Seu jogo é mais profundo e dá um passo além de uma representação exótica da região. Quando Aldo, caminhando a esmo em algumas ruínas da civilização Inca, passa a ser confundido com um guia turístico, ele se põe a narrar as histórias do passado em troca de algum dinheiro. Mais à frente, quando ele Gabriel estão em outras ruínas – e aqui Marité filma-as como ilhotas antigas em meio aos prédios modernos.
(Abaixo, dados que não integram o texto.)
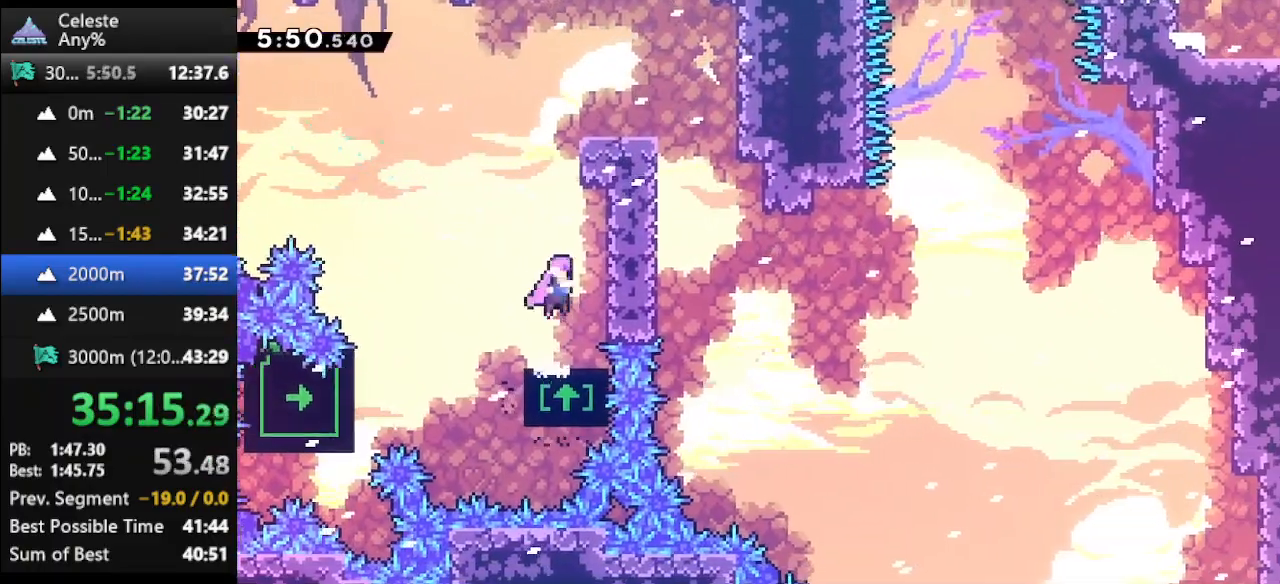
{"keys": ["climb", "jump", "right", "up"], "events": [[167, "climb", "down"], [200, "dash", "up"], [200, "right", "down"], [400, "jump", "down"]]}
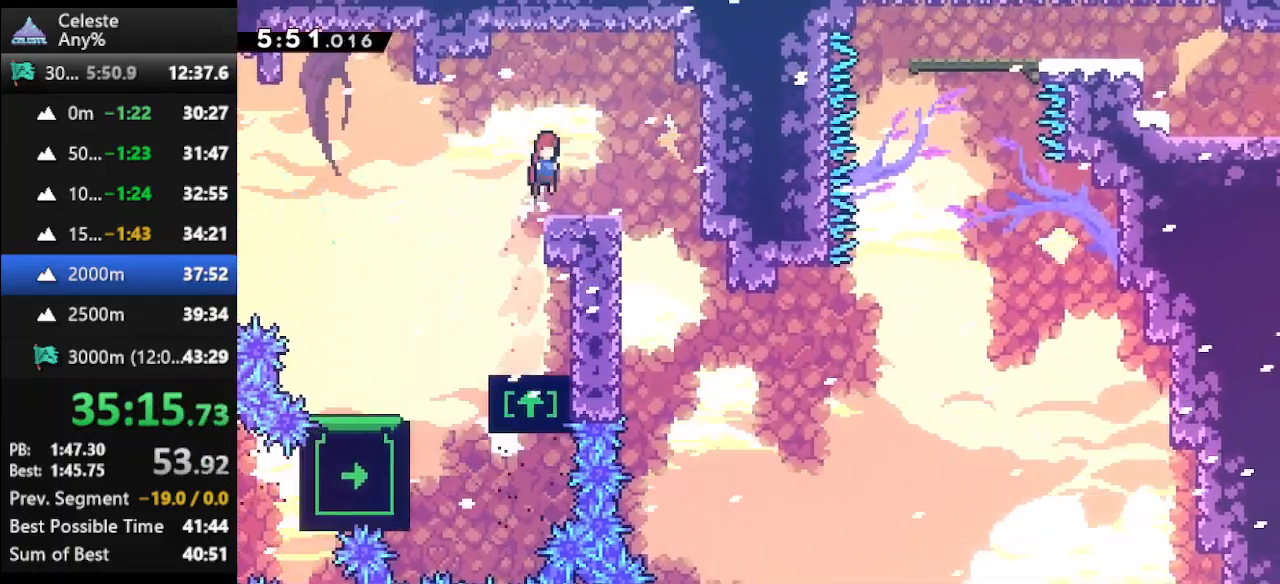
{"keys": [], "events": [[33, "jump", "up"], [100, "climb", "up"], [100, "right", "up"], [100, "up", "up"]]}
Gabriel, na sua tentativa de trazer seu mestre de volta à ativa, demostra para Aldo que ainda há pessoas que anseiam seu retorno: dois turistas, crentes de ‘Ademar’, diante da figura decadente de Aldo, não o reconhecem como o líder da fé que seguem, mas deixam evidente a ânsia pelo retorno do guru.
Aldo habita o seu mundo como um espectro daquilo do que fora anteriormente. Caminha não só nas ruínas da história e das utopias, mas em seus próprios escombros emocionais. É no contato com o outro (aqui, Gabriel), justamente o outro que é capaz de enxergá-lo não como um extrato da decadência, mas ainda como portador de tudo aquilo que fundamentou o seu mito, que ele pode reanimar o seu espírito e alinhar, ao menos por um instante, o que é o homem e o que é o herói.
Todo o solo contém, sedimentadas em suas camadas geológicas, os restos e os rastros das batalhas humanas, suas dores e alegrias; contudo, o solo também é um palco onde projetam-se a fé e a imaginação daqueles que buscam alguma transcendência. No mesmo campo, na mesma terra fincada do presente, coexistem o passado das contendas e a fabulação de um futuro. Nas suas deambulações pela cidade, no seu contato com os habitantes locais, escondido em plena luz do sol, Aldo é o elo entre o passado e as possibilidades do futuro. Sua readequação ao próprio mito é o processo que evidencia, no corpo do filme, as raízes e as promessas transcendentais daquele espaço e daquela cultura.